* _Description of the task_
Please count the rows below that contain the string "Рубеж", and reply with only that number.

* _Material provided_
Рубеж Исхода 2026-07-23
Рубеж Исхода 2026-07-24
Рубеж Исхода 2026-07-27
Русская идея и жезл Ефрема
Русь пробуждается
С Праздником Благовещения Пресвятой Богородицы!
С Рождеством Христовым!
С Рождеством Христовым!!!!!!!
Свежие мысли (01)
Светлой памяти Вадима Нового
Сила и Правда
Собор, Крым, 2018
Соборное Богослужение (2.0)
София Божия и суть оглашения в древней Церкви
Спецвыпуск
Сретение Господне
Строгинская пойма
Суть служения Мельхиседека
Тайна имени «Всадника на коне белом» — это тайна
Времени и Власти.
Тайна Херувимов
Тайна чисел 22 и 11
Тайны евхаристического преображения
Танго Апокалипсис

* _Answer space_
3